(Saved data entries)
□ □ □ □

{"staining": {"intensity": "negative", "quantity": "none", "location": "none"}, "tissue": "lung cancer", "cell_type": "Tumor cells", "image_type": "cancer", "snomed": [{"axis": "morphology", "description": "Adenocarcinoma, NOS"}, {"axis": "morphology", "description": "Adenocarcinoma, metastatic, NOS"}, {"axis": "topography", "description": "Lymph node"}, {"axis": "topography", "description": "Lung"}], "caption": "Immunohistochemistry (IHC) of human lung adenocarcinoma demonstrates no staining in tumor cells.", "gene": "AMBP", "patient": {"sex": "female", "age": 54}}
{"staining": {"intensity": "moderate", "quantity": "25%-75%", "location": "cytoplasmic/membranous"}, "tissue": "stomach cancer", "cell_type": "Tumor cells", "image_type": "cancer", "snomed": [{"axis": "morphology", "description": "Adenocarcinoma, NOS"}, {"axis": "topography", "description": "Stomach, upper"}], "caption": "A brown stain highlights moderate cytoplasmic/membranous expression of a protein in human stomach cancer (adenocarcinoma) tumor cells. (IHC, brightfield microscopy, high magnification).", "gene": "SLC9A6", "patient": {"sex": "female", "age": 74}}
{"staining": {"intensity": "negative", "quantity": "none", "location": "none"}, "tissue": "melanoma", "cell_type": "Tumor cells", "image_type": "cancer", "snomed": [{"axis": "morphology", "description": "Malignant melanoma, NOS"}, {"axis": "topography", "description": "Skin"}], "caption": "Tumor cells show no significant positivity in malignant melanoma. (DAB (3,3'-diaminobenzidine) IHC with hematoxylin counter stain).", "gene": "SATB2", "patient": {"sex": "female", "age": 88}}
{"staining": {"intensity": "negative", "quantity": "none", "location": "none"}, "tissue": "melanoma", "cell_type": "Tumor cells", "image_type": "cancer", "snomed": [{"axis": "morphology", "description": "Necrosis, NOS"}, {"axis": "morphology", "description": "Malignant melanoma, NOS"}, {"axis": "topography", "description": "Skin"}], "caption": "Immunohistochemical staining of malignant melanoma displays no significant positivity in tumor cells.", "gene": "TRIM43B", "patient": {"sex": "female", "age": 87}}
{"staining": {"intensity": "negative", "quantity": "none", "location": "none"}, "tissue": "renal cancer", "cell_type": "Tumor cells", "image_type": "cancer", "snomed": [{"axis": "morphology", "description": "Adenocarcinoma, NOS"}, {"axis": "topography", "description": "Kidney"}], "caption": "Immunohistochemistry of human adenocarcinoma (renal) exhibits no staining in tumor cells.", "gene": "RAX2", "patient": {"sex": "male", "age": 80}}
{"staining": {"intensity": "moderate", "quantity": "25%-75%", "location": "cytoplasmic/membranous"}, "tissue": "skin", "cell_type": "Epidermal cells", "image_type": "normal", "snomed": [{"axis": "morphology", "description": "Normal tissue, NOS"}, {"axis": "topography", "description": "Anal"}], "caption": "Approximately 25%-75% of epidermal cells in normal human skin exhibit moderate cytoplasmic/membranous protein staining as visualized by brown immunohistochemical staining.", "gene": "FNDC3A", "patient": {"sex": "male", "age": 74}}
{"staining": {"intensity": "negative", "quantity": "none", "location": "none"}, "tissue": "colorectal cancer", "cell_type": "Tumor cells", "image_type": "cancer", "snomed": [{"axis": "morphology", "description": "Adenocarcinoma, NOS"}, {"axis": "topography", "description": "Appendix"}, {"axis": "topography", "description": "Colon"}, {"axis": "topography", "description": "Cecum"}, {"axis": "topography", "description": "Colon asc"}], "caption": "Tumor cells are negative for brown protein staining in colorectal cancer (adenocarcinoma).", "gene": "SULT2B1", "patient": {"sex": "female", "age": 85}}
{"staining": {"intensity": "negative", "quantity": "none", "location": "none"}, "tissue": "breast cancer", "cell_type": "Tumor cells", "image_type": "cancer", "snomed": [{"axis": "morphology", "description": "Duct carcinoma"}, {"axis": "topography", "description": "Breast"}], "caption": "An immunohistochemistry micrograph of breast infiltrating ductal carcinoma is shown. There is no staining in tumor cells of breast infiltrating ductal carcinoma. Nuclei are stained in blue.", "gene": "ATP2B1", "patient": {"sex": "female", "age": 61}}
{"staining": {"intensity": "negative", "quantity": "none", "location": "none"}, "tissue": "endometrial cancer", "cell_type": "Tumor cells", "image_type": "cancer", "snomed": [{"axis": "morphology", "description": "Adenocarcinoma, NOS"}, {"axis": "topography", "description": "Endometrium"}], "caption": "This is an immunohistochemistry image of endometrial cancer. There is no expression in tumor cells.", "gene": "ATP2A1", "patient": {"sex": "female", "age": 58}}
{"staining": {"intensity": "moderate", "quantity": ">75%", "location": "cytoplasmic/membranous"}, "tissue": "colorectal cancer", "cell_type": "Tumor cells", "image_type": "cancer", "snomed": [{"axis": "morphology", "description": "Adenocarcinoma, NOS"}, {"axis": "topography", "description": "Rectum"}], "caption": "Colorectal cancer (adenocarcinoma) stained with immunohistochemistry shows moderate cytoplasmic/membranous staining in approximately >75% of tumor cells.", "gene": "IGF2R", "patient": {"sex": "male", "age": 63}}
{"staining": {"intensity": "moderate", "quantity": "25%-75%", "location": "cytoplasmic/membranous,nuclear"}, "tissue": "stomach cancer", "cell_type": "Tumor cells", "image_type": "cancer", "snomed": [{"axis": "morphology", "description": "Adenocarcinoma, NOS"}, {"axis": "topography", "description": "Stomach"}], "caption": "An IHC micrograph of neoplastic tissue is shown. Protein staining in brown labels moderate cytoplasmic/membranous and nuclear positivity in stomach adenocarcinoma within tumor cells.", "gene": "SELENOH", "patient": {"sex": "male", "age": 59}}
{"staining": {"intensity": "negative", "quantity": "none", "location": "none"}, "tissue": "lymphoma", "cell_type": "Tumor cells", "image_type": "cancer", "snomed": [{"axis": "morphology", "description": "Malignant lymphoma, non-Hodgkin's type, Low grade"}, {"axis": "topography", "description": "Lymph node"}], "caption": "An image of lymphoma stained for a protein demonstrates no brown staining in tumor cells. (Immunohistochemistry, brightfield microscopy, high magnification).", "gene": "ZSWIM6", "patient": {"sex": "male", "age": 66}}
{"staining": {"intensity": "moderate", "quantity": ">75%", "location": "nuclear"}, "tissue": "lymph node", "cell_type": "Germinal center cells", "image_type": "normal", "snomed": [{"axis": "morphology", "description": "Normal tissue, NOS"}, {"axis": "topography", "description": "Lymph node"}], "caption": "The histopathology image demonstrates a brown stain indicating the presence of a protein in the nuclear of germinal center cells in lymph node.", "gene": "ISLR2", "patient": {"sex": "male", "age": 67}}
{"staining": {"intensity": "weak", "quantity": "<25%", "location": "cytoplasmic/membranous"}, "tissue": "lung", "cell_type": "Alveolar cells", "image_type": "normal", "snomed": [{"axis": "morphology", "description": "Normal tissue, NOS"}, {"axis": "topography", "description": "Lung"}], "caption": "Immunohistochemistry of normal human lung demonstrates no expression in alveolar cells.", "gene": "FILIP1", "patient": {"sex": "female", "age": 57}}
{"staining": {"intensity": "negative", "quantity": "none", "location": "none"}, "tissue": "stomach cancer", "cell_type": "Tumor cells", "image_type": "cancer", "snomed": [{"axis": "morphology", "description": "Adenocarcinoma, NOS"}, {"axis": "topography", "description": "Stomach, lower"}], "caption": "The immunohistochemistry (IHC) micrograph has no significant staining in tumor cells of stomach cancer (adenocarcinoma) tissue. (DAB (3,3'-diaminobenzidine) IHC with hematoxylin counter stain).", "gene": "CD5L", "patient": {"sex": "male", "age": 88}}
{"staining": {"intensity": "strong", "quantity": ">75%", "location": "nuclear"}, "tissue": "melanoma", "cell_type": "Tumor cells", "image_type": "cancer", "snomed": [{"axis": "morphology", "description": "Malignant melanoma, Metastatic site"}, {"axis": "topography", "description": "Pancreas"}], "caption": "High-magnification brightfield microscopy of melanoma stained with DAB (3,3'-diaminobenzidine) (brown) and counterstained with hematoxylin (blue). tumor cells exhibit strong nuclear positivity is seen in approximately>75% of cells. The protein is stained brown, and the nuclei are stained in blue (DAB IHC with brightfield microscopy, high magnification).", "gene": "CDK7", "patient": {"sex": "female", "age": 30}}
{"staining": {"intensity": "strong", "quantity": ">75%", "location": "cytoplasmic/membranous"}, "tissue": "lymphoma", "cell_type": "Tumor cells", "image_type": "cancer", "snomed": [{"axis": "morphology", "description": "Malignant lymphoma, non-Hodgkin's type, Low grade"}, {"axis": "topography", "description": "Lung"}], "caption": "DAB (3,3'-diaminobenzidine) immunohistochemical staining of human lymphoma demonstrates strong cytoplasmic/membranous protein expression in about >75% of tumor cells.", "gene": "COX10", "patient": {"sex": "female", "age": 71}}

□ □ □ □

Your task:
Go through the lines above. Select every one that has the string "grade".

Output below:
{"staining": {"intensity": "negative", "quantity": "none", "location": "none"}, "tissue": "lymphoma", "cell_type": "Tumor cells", "image_type": "cancer", "snomed": [{"axis": "morphology", "description": "Malignant lymphoma, non-Hodgkin's type, Low grade"}, {"axis": "topography", "description": "Lymph node"}], "caption": "An image of lymphoma stained for a protein demonstrates no brown staining in tumor cells. (Immunohistochemistry, brightfield microscopy, high magnification).", "gene": "ZSWIM6", "patient": {"sex": "male", "age": 66}}
{"staining": {"intensity": "strong", "quantity": ">75%", "location": "cytoplasmic/membranous"}, "tissue": "lymphoma", "cell_type": "Tumor cells", "image_type": "cancer", "snomed": [{"axis": "morphology", "description": "Malignant lymphoma, non-Hodgkin's type, Low grade"}, {"axis": "topography", "description": "Lung"}], "caption": "DAB (3,3'-diaminobenzidine) immunohistochemical staining of human lymphoma demonstrates strong cytoplasmic/membranous protein expression in about >75% of tumor cells.", "gene": "COX10", "patient": {"sex": "female", "age": 71}}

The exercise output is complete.